[[ Material for this task, beginning ]]
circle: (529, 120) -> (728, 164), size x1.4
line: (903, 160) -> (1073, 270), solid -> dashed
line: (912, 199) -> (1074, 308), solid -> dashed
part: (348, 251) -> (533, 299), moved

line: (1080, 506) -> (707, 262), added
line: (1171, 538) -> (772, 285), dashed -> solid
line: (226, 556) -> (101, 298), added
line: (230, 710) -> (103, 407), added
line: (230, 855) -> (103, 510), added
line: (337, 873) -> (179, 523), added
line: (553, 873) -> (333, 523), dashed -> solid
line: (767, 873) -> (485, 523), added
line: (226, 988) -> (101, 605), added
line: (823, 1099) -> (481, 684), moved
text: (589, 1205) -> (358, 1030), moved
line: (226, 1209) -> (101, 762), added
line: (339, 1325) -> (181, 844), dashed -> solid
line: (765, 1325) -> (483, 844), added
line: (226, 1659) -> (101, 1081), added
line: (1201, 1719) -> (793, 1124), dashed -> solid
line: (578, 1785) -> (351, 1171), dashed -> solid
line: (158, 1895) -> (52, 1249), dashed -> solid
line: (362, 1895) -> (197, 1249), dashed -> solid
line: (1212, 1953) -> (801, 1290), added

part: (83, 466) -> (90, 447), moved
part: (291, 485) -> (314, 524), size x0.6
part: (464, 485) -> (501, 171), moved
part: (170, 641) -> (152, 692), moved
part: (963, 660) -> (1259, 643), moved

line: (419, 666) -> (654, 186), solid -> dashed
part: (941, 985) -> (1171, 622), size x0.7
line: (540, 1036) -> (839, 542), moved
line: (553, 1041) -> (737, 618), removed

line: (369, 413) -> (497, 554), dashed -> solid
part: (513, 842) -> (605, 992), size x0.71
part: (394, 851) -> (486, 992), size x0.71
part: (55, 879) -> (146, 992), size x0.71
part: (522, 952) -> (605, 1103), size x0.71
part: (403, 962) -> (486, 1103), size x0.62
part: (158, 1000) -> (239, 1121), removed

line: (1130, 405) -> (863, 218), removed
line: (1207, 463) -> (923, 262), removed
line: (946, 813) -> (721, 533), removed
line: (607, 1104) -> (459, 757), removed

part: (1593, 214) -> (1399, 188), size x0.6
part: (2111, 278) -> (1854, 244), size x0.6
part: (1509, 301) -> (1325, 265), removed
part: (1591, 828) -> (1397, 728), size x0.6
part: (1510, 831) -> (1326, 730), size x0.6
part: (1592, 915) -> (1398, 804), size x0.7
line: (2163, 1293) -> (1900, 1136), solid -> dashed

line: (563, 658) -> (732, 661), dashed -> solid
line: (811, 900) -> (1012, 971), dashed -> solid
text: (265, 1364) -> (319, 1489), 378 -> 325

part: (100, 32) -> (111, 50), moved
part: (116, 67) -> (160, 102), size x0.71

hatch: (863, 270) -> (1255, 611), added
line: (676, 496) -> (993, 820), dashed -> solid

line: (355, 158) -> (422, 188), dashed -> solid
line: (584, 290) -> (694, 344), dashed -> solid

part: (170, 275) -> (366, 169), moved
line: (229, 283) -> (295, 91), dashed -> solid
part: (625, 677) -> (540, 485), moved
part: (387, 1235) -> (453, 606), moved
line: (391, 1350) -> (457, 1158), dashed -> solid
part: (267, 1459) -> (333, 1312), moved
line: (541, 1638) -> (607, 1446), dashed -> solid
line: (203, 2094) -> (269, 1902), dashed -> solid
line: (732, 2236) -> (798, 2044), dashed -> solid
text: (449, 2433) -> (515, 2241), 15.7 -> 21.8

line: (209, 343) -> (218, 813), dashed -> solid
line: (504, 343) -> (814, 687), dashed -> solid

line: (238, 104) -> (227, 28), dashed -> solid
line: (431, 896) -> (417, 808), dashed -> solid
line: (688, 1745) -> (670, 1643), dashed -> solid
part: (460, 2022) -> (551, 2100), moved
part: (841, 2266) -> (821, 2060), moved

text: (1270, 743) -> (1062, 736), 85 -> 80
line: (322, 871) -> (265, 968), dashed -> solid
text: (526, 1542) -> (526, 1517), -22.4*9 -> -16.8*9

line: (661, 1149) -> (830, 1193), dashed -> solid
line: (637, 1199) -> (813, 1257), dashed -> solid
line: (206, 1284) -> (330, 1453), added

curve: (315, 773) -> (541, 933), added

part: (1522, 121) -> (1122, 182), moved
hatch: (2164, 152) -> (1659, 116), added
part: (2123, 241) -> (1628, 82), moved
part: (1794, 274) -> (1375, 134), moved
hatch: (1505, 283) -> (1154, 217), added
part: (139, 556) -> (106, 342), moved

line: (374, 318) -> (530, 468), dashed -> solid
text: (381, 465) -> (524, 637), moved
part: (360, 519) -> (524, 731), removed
[[ Material for this task, end ]]
Work instructions ▸
How many lines above contain the word "hatch"? Reply with only the number.

Task result ▸
3